ClinVar has an entry for this variant (Variation ID: 574387). Variants that disrupt the consensus splice web page are a relatively common cause of aberrant splicing (PMID: 17576681, 9536098). Algorithms designed to forecast the influence of sequence modifications on RNA splicing propose that this variant may possibly make or fortify a splice web page. In summary, the obtainable evidence is presently inadequate to ascertain the purpose of this variant in condition. As a result, it has been categorised for a Variant of Uncertain Importance.
This benefit is calculated by NCBI based upon knowledge from submitters. Go through our guidelines for calculating the review standing. The quantity of submissions which contribute to this review standing is shown in parentheses.

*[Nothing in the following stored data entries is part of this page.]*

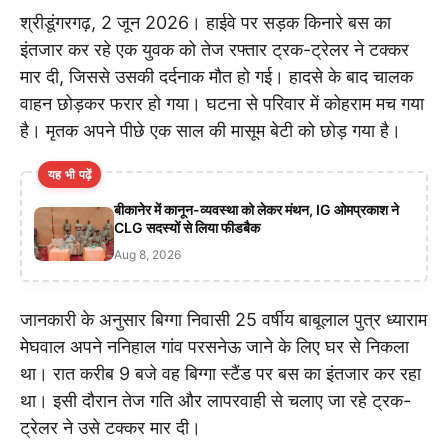
श्रीडूंगरगढ़, 2 जून 2026। हाईवे पर सड़क किनारे बस का
इंतजार कर रहे एक युवक को तेज रफ्तार ट्रक-ट्रेलर ने टक्कर
मार दी, जिससे उसकी दर्दनाक मौत हो गई। हादसे के बाद चालक
वाहन छोड़कर फरार हो गया। घटना से परिवार में कोहराम मच गया
है। मृतक अपने पीछे एक साल की मासूम बेटी को छोड़ गया है।
यह भी पढ़ें
बीकानेर में कानून-व्यवस्था को लेकर मंथन, IG ओमप्रकाश ने
CLG सदस्यों से लिया फीडबैक
Aug 8, 2026
जानकारी के अनुसार बिग्गा निवासी 25 वर्षीय बाबूलाल पुत्र ध्याराम
मेघवाल अपने ननिहाल गांव परसनेऊ जाने के लिए घर से निकला
था। रात करीब 9 बजे वह बिग्गा स्टैंड पर बस का इंतजार कर रहा
था। इसी दौरान तेज गति और लापरवाही से चलाए जा रहे ट्रक-
ट्रेलर ने उसे टक्कर मार दी।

This date represents the final time this VCV file was up-to-date. The update may be as a consequence of an update to among the provided submitted data (SCVs), or due to an update that ClinVar produced for the variant for example incorporating HGVS expressions or simply a rs number.
This column includes more info supporting the classification, like citations, the comment on classification, and in-depth evidence delivered as observations with the variant through the submitter.
The issue for your classification, furnished by the submitter for this submitted (SCV) document. This column also features the impacted position and allele origin of people observed using this variant.
The mixture germline classification for this variant, ordinarily to get a monogenic or Mendelian condition as while in the ACMG/AMP pointers, or for reaction to the drug. This benefit is calculated by NCBI based on information from submitters. Study our principles for calculating the aggregate classification.
Read our procedures for calculating the evaluation position. This column also features a website link for the submitter’s assertion criteria if delivered, and the gathering approach.
The number of variants in ClinVar that are contained within just this gene, by using a website link to view the listing of variants.
These citations are discovered by LitVar using the rs variety, so They could thr777 include things like citations for more than one variant at this area. Be sure to assessment the LitVar effects cautiously in your variant of desire. Document past up to date May well 19, 2024
Aberrant 5' splice internet sites in human ailment genes: mutation pattern, nucleotide structure and comparison of computational tools that forecast their utilization.
Stars symbolize the combination overview position, or the level of evaluation supporting the combination germline classification for this VCV file.
The amount of variants in ClinVar for this gene, together with more compact variants within the gene and larger CNVs that overlap or absolutely have the gene.
The location is protected. The https:// ensures you are connecting into the Formal Web site and that any details you present is encrypted and transmitted securely.
Stars characterize the evaluate standing, or the level of overview supporting the submitted (SCV) report. This worth is calculated by NCBI determined by info from your submitter.